Une chose est sûre, le sujet anime les débats entre amis, comme Pierre et Flavien. Pour le premier cité, l’omniprésence du contexte politique fait de l’ombre au sportif : « On voit la conférence des Bleus, ils sont à fond, on a l’impression qu’ils sont limite plus engagés dans ça, avec la réponse de Mbappé comme quoi les élections c’est bien plus important que le match à venir. » Un avis pas forcément partagé par Flavien, qui en reprenant des frites, préfère manier l’humour pour expliquer le manque d’effervescence entourant cet Euro : « Pour moi, c’est le vent froid qu’on se prend dans la gueule, il ne fait pas beau, les mecs mettent des télés en terrasse mais il n’y a personne parce qu’il pleut… tout ça participe au manque d’excitation. »
Pierre en rajoute une couche sur ce contexte, qu’il trouve anxiogène : « Il y a un autre truc, je me disais : “Il y a la compète, on va pouvoir respirer un peu”, même si je partage les avis de (Marcus) Thuram et (Kylian) Mbappé, ça m’a fait dire qu’on ne peut même pas un peu respirer par rapport au foot.
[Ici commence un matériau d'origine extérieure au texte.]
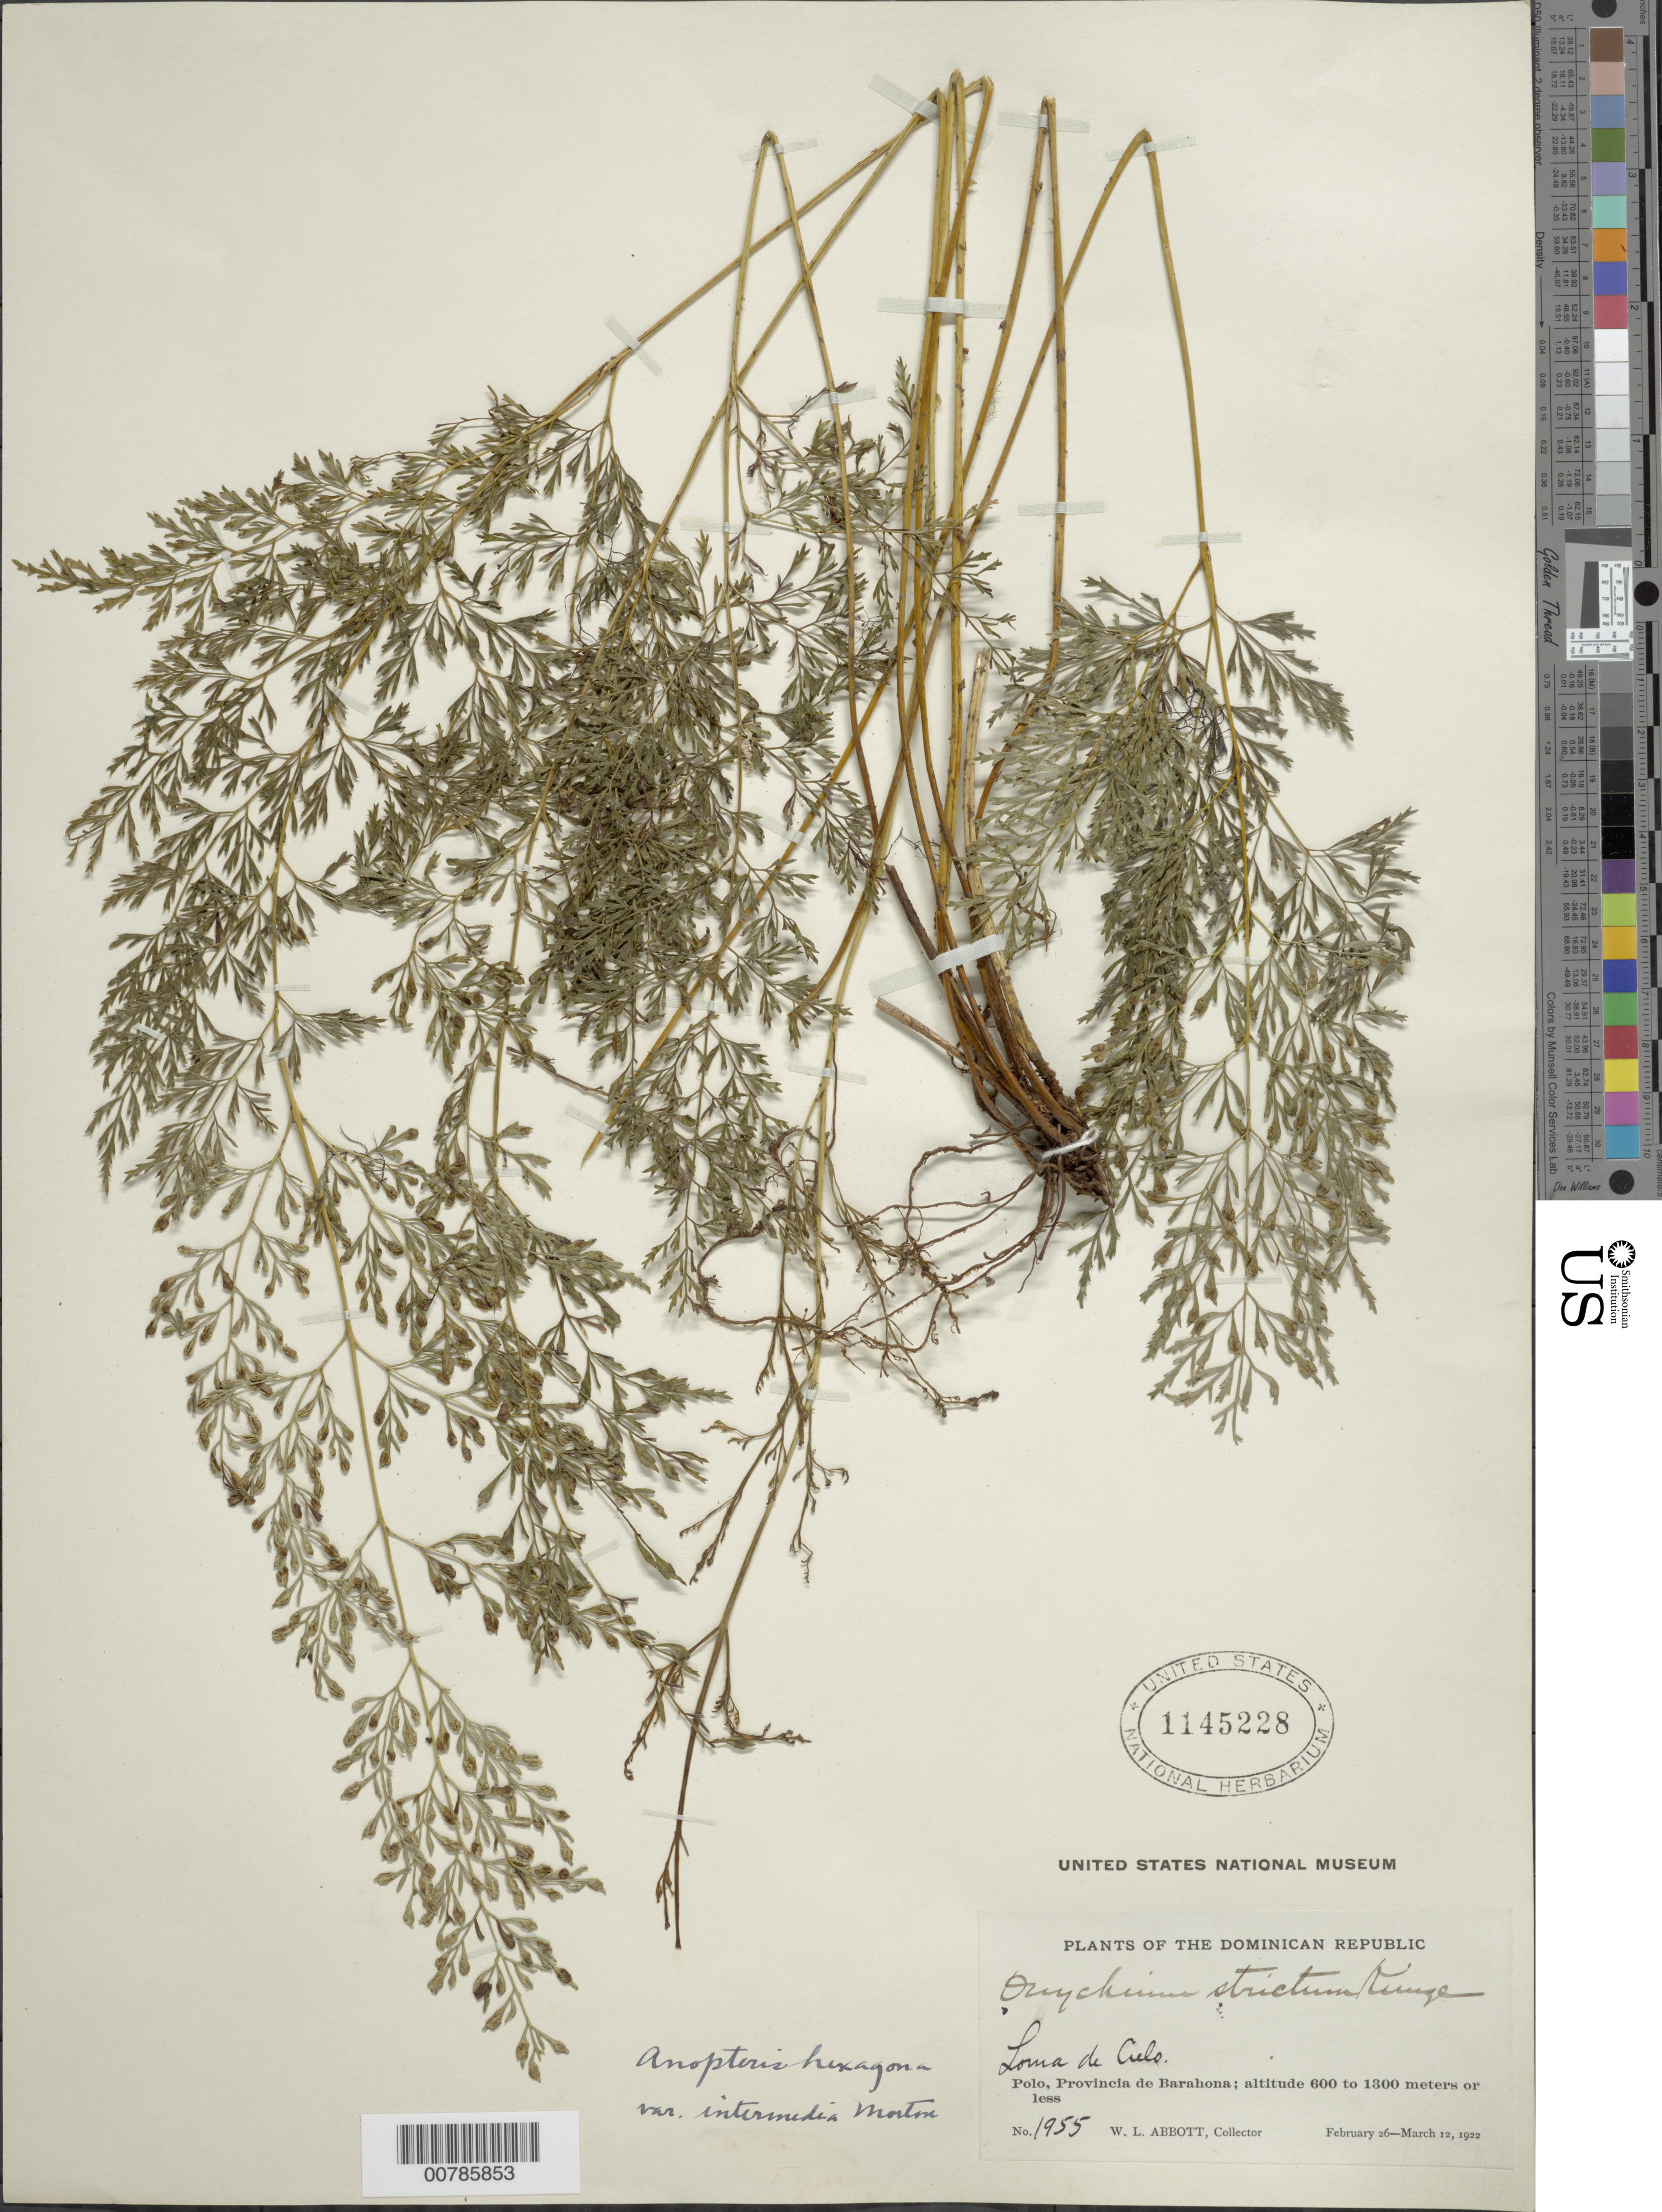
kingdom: Plantae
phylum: Tracheophyta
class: Polypodiopsida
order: Polypodiales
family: Pteridaceae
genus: Pteris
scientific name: Pteris hexagona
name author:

On ne peut même pas avoir une petite bulle de respiration. Mais après, ça reste des citoyens, s’ils veulent s’exprimer, ce sont des bons représentants. »
Il est souvent reproché aux joueurs de l’équipe de France de ne pas exprimer leur avis sur des questions sociétales. Pour ces élections, ont-ils eu raison d’appuyer autant sur ce sujet, quitte à mettre de côté le match de l’Autriche, comme a pu le faire Kylian Mbappé en conférence de presse ? Toutes les personnes interrogées sont unanimes à ce propos : « Oui, je pense que c’est important qu’ils aient pris la parole, on peut discuter de la forme et de ce qu’ils ont dit, mais pour moi, c’est important, ils n’ont pas d’obligation à le faire, en revanche ils en ont tout à fait le droit et c’est bien qu’ils le fassent », avoue Thomas. Clément, de son côté, pointe du doigt une situation compliquée quoi qu’’il arrive pour les Bleus : « S’ils n’avaient rien dit, ça aurait été vraiment bizarre et ça aurait encore plus monté en sauce. » Quoi qu’il en soit, cela n’a pas empêché les centaines de personnes présentes de vibrer sur chaque tacle de William Saliba, chaque accélération de Kylian Mbappé ou chaque récupération de N’Golo Kanté. La France a commencé son Euro avec la victoire, et c’est finalement en parlant d’un nez cassé que le pays va pouvoir retrouver des débats bien plus classiques autour du foot.
Par Lucie Lemaire et Maxime Verhille, à Paris
Tous propos recueillis par LL et MV.